The AS keyword creates an alias (nickname) for the calculated column. Instead of showing (price * stock) as the column name, it shows total_value.

DISTINCT Keyword

Use DISTINCT to remove duplicate values from results:

Get Unique Categories
SELECT DISTINCT category FROM products;

Result:

Result
+-----------+
| category  |
+-----------+
| Tech      |
| Furniture |
+-----------+

Without DISTINCT, you'd see "Tech" repeated 4 times (for each tech product).

String Operations

SQL provides functions to manipulate text:

Text Manipulation
SELECT 
    UPPER(name) AS name_uppercase,
    LOWER(category) AS category_lowercase,
    CONCAT(name, ' - ', category) AS product_info
FROM products
LIMIT 3;

Result:

Result
+------------------+--------------------+---------------------------+
| name_uppercase   | category_lowercase | product_info              |
+------------------+--------------------+---------------------------+
| LAPTOP PRO 15    | tech               | Laptop Pro 15 - Tech      |
| WIRELESS MOUSE   | tech               | Wireless Mouse - Tech     |
| OFFICE CHAIR     | furniture          | Office Chair - Furniture  |
+------------------+--------------------+---------------------------+

Practice Questions: SELECT Statement

Task: Write a query to select only the name and stock columns from the products table.

Show Solution

Solution:

SELECT name, stock FROM products;

Why This Works:

  • SELECT specifies which columns to retrieve
  • Column names are separated by commas
  • FROM specifies the source table
  • This returns all rows but only the name and stock columns

Task: Write a query that shows each product's name and its price with a 20% discount. Use the alias 'discount_price' for the calculated column.

Show Solution

Solution:

SELECT name, (price * 0.8) AS discount_price
FROM products;

Explanation:

  • Multiplying by 0.8 gives 80% of original price (20% off)
  • Alternative: price - (price * 0.2) also works
  • AS keyword creates a readable column name

Sample Result:

+------------------+----------------+
| name             | discount_price |
+------------------+----------------+
| Laptop Pro 15    | 1039.20        |
| Wireless Mouse   | 23.20          |
| Office Chair     | 199.20         |
+------------------+----------------+

Challenge: Create a query that shows:

  • Product name in UPPERCASE
  • Original price
  • Price with 15% tax (alias: price_with_tax)
  • Total inventory value with tax (alias: total_value_with_tax)

• • • • • • •

§ Tasks to carry out
1: Answer these questions about the SQL tutorial:
(a) Without DISTINCT, how many times would "Tech" appear in the category results?
(b) What alias is given to the CONCAT expression in the text manipulation query?
(c) According to the discount explanation, what does multiplying by 0.8 give?
2: Pick up the SQL tutorial right after its last line and keep writing it in the same style.

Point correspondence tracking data
• • • • • • •

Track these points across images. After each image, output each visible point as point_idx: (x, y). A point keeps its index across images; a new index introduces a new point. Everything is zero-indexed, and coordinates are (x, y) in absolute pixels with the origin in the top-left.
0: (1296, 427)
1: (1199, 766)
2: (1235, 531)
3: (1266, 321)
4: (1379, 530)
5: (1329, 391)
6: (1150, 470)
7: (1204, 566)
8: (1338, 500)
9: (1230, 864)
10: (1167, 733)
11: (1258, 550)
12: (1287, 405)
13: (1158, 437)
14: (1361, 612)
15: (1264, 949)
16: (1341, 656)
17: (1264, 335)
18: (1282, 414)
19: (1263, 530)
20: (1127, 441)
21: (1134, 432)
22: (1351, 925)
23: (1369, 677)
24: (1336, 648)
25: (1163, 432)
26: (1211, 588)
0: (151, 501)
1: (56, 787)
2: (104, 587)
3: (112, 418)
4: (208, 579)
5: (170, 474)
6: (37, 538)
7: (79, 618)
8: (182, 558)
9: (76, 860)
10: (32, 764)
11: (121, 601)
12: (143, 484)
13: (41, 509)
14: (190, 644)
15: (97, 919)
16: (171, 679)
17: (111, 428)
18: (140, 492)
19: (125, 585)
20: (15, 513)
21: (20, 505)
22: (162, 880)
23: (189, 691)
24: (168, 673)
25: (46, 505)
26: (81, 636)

• • • • • • •

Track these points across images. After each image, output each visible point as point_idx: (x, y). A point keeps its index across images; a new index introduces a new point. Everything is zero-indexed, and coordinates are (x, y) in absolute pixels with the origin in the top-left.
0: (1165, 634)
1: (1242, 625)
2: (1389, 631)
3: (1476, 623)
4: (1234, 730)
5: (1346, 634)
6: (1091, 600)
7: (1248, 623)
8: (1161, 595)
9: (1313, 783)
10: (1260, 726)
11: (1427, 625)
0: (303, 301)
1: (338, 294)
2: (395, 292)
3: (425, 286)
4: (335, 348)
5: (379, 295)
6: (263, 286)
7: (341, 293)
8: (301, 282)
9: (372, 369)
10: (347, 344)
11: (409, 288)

• • • • • • •

§ Answers for each item
1:
(a) 4 times.
(b) product_info
(c) 80% of the original price (20% off).

2:
Show Solution

Solution:

SELECT 
    UPPER(name) AS name,
    price,
    (price * 1.15) AS price_with_tax,
    (price * 1.15 * stock) AS total_value_with_tax
FROM products;

Breaking It Down:

  • UPPER(name) - Converts name to uppercase
  • price * 1.15 - Adds 15% tax (multiply by 1.15)
  • price * 1.15 * stock - Calculates total value with tax
  • Each calculation gets a descriptive alias

Key Concepts:

  • You can combine multiple functions and calculations in one SELECT
  • Order of operations matters: multiplication before addition
  • Use parentheses for complex calculations
  • Descriptive aliases make results easier to understand
03

WHERE Clause

The WHERE clause filters rows based on specified conditions. Instead of retrieving all rows, you get only the rows that meet your criteria. This is essential for working with large databases.

Basic WHERE Syntax

Filter by Single Condition
SELECT name, price, category
FROM products
WHERE category = 'Tech';

Result - only Tech products:

Result
+------------------+-------+----------+
| name             | price | category |
+------------------+-------+----------+
| Laptop Pro 15    | 1299  | Tech     |
| Wireless Mouse   | 29    | Tech     |
| Headphones       | 89    | Tech     |
| Monitor 27"      | 349   | Tech     |
+------------------+-------+----------+
Important: In SQL, text comparisons are case-insensitive by default in most systems. So 'Tech', 'tech', and 'TECH' are usually treated the same.

Comparison Operators

SQL supports several comparison operators:

Numeric Comparisons
Operator Meaning Example
= Equal to price = 100
!= or <> Not equal stock != 0
> Greater than price > 500
< Less than stock < 50
>= Greater or equal price >= 100
<= Less or equal stock <= 30
Text & Special Operators
Operator Meaning Example
BETWEEN Within range price BETWEEN 100 AND 500
IN Match any value in list category IN ('Tech', 'Office')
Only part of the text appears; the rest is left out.